Saturday, March 8, 2014

Feeling Low

I don't know what has participated this but I am feeling incredibly low right now. I feel like just giving up on everything. Mentally I am having a difficult time I want to run and I remember when I used to run that running was something that I used to be able to accomplish.



Keep in mind that I was never fast and there were times I felt hard but since I have tried to come back to running it only seems that much harder. I realize that I am  a few years older now and a little overweight but really I can't seem to get past the 3 minute mark and it is mentally killing me.


Maybe my mind is running my body? Maybe I am just too overweight to really get my body back into it?

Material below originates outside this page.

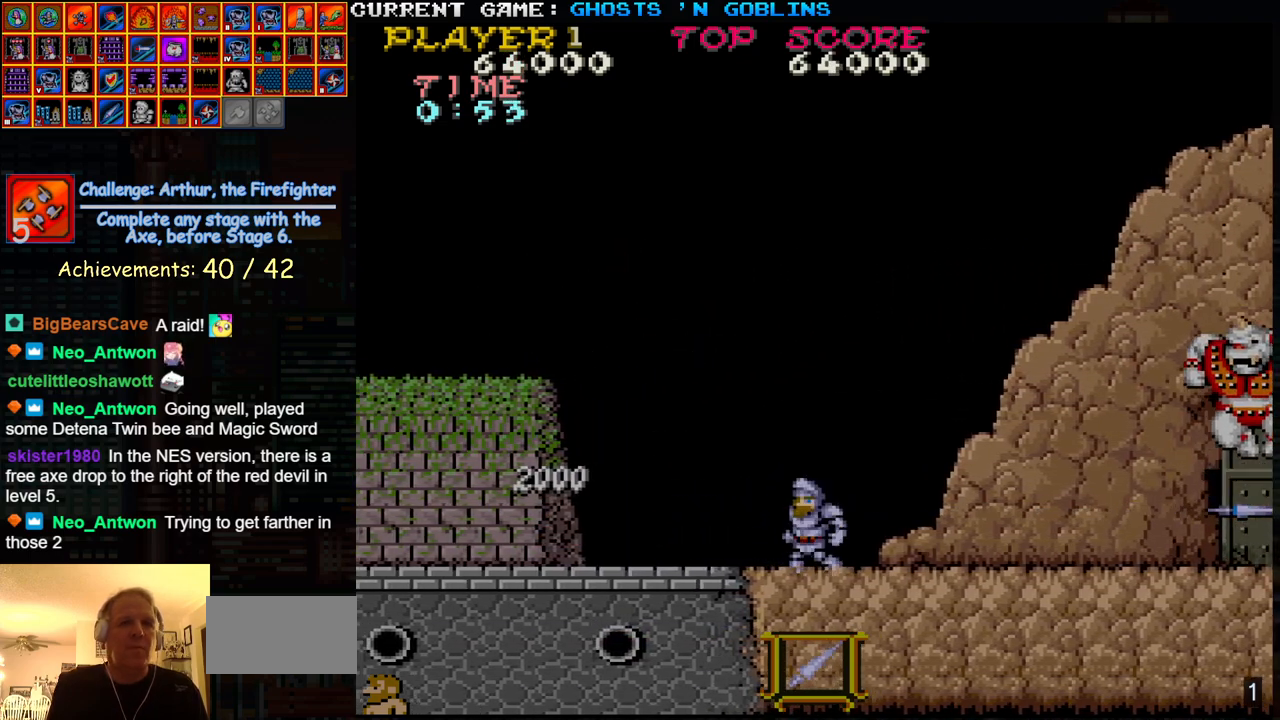
{"buttons": [], "left_stick": "right", "events": [[283, "left_stick", "center"], [333, "left_stick", "right"], [383, "SQUARE", "down"], [400, "left_stick", "center"], [450, "SQUARE", "up"], [500, "left_stick", "right"]]}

I headed out to try and run this morning with the idea of doing 5:1's. Ha the joke seemed to be one me considering this morning I struggled to even get to a minute. I am in such a funk mentally that I decided to just head back home. It was raining and where I am mentally I knew it was not going to happen.

So head hung low and almost in tears I came home. Today is just not the day but I aim to try again tomorrow and until then work at making my mind less funky. In that I mean get happy I realize that when I am in a good mood and head out the door for a run it feels way easier than when my mind is unhappy.


So I've made up my ind tomorrow I am going to head out to Bear Creek Park and get 5k in even if it kills me. Which I am pretty sure it won't. I guess I just need to get in the right mindset to do 5:1's. I'd be really silly if I didn't think that it won't be hard or not hurt just a bit. But I do remember that every time you go extra you feel better. My body may protest but I refuse to let it control me. i will just keep telling myself "you've done this before you know you can do it, KEEP GOING"

What is your secret to make running easier?